══ DATA FOR ANALYSIS
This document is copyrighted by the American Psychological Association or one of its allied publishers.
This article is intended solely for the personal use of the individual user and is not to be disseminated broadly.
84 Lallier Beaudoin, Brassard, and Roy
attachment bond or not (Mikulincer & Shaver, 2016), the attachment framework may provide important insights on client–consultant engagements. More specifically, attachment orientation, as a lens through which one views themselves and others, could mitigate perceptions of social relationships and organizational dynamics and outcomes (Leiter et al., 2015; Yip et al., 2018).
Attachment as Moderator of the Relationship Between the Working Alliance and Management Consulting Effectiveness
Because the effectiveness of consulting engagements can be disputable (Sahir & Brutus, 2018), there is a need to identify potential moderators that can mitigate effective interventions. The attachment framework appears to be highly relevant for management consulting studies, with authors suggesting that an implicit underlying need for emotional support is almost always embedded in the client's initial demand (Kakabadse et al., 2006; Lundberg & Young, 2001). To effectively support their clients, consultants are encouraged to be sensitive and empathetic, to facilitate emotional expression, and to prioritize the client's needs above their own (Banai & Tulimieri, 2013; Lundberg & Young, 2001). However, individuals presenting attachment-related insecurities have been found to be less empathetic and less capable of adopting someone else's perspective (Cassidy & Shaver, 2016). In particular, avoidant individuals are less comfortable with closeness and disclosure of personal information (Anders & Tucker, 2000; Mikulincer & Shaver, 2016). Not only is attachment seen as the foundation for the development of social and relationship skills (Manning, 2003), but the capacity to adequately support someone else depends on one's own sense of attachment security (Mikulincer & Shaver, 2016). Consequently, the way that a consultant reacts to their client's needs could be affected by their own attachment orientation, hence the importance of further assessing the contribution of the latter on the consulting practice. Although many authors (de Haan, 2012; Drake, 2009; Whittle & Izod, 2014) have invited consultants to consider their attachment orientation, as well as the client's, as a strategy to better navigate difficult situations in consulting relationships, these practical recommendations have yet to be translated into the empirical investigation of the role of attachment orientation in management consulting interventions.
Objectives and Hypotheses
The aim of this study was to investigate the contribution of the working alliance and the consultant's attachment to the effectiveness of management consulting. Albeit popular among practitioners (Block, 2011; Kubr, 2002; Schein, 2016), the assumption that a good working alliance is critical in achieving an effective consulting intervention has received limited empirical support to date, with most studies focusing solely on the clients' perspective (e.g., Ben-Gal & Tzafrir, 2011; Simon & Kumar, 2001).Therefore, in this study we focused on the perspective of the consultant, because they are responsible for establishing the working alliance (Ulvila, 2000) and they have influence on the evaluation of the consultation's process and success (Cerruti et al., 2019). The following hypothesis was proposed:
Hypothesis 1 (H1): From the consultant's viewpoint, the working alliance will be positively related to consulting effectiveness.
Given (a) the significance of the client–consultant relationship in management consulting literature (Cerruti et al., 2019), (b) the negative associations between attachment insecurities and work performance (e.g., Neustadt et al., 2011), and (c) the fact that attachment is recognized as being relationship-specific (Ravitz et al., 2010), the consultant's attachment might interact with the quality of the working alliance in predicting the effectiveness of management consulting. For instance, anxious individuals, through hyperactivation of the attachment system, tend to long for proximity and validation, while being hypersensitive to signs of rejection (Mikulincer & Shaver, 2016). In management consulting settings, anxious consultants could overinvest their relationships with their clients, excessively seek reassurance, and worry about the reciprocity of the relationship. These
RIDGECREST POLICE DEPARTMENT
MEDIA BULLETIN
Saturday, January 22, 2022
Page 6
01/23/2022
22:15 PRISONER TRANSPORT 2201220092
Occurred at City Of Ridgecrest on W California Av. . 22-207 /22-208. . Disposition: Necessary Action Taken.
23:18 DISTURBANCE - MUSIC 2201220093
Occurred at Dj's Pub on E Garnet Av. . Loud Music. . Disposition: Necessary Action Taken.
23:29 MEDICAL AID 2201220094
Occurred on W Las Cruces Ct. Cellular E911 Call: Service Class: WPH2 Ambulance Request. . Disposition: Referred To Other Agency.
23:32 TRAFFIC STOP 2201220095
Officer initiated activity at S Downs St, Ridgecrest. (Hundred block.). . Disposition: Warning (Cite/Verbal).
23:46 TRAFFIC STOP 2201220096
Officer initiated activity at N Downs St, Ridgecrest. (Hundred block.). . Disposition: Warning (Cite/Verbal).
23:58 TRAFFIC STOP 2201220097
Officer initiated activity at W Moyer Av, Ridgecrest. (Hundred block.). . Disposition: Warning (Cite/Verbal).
════
HOW TO COMPLETE THIS TASK.
Each entry is to be written out exactly as it was given.

RESULT BELOW.
This document is copyrighted by the American Psychological Association or one of its allied publishers.
This article is intended solely for the personal use of the individual user and is not to be disseminated broadly.
84 Lallier Beaudoin, Brassard, and Roy
attachment bond or not (Mikulincer & Shaver, 2016), the attachment framework may provide important insights on client–consultant engagements. More specifically, attachment orientation, as a lens through which one views themselves and others, could mitigate perceptions of social relationships and organizational dynamics and outcomes (Leiter et al., 2015; Yip et al., 2018).
Attachment as Moderator of the Relationship Between the Working Alliance and Management Consulting Effectiveness
Because the effectiveness of consulting engagements can be disputable (Sahir & Brutus, 2018), there is a need to identify potential moderators that can mitigate effective interventions. The attachment framework appears to be highly relevant for management consulting studies, with authors suggesting that an implicit underlying need for emotional support is almost always embedded in the client's initial demand (Kakabadse et al., 2006; Lundberg & Young, 2001). To effectively support their clients, consultants are encouraged to be sensitive and empathetic, to facilitate emotional expression, and to prioritize the client's needs above their own (Banai & Tulimieri, 2013; Lundberg & Young, 2001). However, individuals presenting attachment-related insecurities have been found to be less empathetic and less capable of adopting someone else's perspective (Cassidy & Shaver, 2016). In particular, avoidant individuals are less comfortable with closeness and disclosure of personal information (Anders & Tucker, 2000; Mikulincer & Shaver, 2016). Not only is attachment seen as the foundation for the development of social and relationship skills (Manning, 2003), but the capacity to adequately support someone else depends on one's own sense of attachment security (Mikulincer & Shaver, 2016). Consequently, the way that a consultant reacts to their client's needs could be affected by their own attachment orientation, hence the importance of further assessing the contribution of the latter on the consulting practice. Although many authors (de Haan, 2012; Drake, 2009; Whittle & Izod, 2014) have invited consultants to consider their attachment orientation, as well as the client's, as a strategy to better navigate difficult situations in consulting relationships, these practical recommendations have yet to be translated into the empirical investigation of the role of attachment orientation in management consulting interventions.
Objectives and Hypotheses
The aim of this study was to investigate the contribution of the working alliance and the consultant's attachment to the effectiveness of management consulting. Albeit popular among practitioners (Block, 2011; Kubr, 2002; Schein, 2016), the assumption that a good working alliance is critical in achieving an effective consulting intervention has received limited empirical support to date, with most studies focusing solely on the clients' perspective (e.g., Ben-Gal & Tzafrir, 2011; Simon & Kumar, 2001).Therefore, in this study we focused on the perspective of the consultant, because they are responsible for establishing the working alliance (Ulvila, 2000) and they have influence on the evaluation of the consultation's process and success (Cerruti et al., 2019). The following hypothesis was proposed:
Hypothesis 1 (H1): From the consultant's viewpoint, the working alliance will be positively related to consulting effectiveness.
Given (a) the significance of the client–consultant relationship in management consulting literature (Cerruti et al., 2019), (b) the negative associations between attachment insecurities and work performance (e.g., Neustadt et al., 2011), and (c) the fact that attachment is recognized as being relationship-specific (Ravitz et al., 2010), the consultant's attachment might interact with the quality of the working alliance in predicting the effectiveness of management consulting. For instance, anxious individuals, through hyperactivation of the attachment system, tend to long for proximity and validation, while being hypersensitive to signs of rejection (Mikulincer & Shaver, 2016). In management consulting settings, anxious consultants could overinvest their relationships with their clients, excessively seek reassurance, and worry about the reciprocity of the relationship. These
RIDGECREST POLICE DEPARTMENT
MEDIA BULLETIN
Saturday, January 22, 2022
Page 6
01/23/2022
22:15 PRISONER TRANSPORT 2201220092
Occurred at City Of Ridgecrest on W California Av. . 22-207 /22-208. . Disposition: Necessary Action Taken.
23:18 DISTURBANCE - MUSIC 2201220093
Occurred at Dj's Pub on E Garnet Av. . Loud Music. . Disposition: Necessary Action Taken.
23:29 MEDICAL AID 2201220094
Occurred on W Las Cruces Ct. Cellular E911 Call: Service Class: WPH2 Ambulance Request. . Disposition: Referred To Other Agency.
23:32 TRAFFIC STOP 2201220095
Officer initiated activity at S Downs St, Ridgecrest. (Hundred block.). . Disposition: Warning (Cite/Verbal).
23:46 TRAFFIC STOP 2201220096
Officer initiated activity at N Downs St, Ridgecrest. (Hundred block.). . Disposition: Warning (Cite/Verbal).
23:58 TRAFFIC STOP 2201220097
Officer initiated activity at W Moyer Av, Ridgecrest. (Hundred block.). . Disposition: Warning (Cite/Verbal).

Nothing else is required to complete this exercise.